[Selected passage Boundary: Start]
Can you break the new Magnus?

Internet Security Threat Report 2014

As it prepares to ramp up to petascale level, the iVEC supercomputer facility in Western Australia is looking for early adopters to run its iron through its paces.

iVEC's current Magnus machine, a Cray XC30 with 104 blades (four nodes per blade, two 8-core Intel Sandy Bridge processors) comprises a total of 3,328 cores delivering around 69 TFLOPS. From the start of July, the facility kicks off a serious upgrade to bring Magnus to the petascale level.

It'll grow from its current two cabinets to eight, each with 1,488 nodes of two 12-core Haswell chips and 64 GB of memory, taking Magnus to more than 35,000 cores and 95 TB of memory. Cray's Aries interconnect will hook the whole critter together, and there'll be 3 PB of scratch storage that can sustain a peak bandwidth of 70 GB/s.

During its August acceptance testing, iVEC wants “Petascale Pioneers” to give the machine some heat, and it's offering around 100 million core hours for testers. It's seeking projects that will stretch all aspects of Magnus, from its workload-handling to its communications. In an invitation sent to researchers, iVEC is asking for loads that:

  • Suck up more than 10 per cent of the machine on a given run, demonstrating “grand-challenge” scientific problems;
  • Communications-heavy operations that exploit the “speed and bandwidth of the Cray Aries interconnect and Dragonfly topology across a substantial portion of the machine; or
  • Working on how the new machine can improve the performance and scalability of existing or new applications.
[Selected passage Boundary: End]
[Raw data Boundary: Start]
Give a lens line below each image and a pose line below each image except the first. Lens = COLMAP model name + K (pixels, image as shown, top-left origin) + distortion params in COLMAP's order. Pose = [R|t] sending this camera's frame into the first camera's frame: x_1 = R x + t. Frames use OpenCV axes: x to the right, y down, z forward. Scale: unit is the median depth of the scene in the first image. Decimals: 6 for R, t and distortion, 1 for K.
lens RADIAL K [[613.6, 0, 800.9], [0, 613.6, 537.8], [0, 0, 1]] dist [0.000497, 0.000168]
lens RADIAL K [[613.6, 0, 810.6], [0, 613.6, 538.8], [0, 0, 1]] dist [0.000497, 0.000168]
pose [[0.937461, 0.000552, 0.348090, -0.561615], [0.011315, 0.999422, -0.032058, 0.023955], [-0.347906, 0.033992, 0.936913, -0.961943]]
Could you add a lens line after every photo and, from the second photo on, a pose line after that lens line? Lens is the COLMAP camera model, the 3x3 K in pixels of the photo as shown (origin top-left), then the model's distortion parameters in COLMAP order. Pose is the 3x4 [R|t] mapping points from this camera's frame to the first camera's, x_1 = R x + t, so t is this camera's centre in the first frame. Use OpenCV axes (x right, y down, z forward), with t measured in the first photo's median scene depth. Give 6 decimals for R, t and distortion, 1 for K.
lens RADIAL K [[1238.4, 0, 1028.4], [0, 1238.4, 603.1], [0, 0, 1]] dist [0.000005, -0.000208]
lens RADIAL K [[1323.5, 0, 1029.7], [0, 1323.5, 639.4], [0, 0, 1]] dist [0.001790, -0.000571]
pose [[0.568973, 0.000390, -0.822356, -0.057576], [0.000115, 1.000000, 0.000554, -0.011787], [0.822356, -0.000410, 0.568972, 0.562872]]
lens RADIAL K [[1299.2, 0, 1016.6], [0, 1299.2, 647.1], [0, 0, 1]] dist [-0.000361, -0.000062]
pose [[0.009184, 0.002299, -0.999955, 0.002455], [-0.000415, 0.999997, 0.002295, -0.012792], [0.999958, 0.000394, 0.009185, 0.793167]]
[Raw data Boundary: End]
*Description of the task*. Rewrite the part of the Magnus supercomputer text starting at "As it prepares" and ending at "of 70 GB/s.", substituting "racks" for "cabinets".

*Solution to the problem*.
As it prepares to ramp up to petascale level, the iVEC supercomputer facility in Western Australia is looking for early adopters to run its iron through its paces.

iVEC's current Magnus machine, a Cray XC30 with 104 blades (four nodes per blade, two 8-core Intel Sandy Bridge processors) comprises a total of 3,328 cores delivering around 69 TFLOPS. From the start of July, the facility kicks off a serious upgrade to bring Magnus to the petascale level.

It'll grow from its current two racks to eight, each with 1,488 nodes of two 12-core Haswell chips and 64 GB of memory, taking Magnus to more than 35,000 cores and 95 TB of memory. Cray's Aries interconnect will hook the whole critter together, and there'll be 3 PB of scratch storage that can sustain a peak bandwidth of 70 GB/s.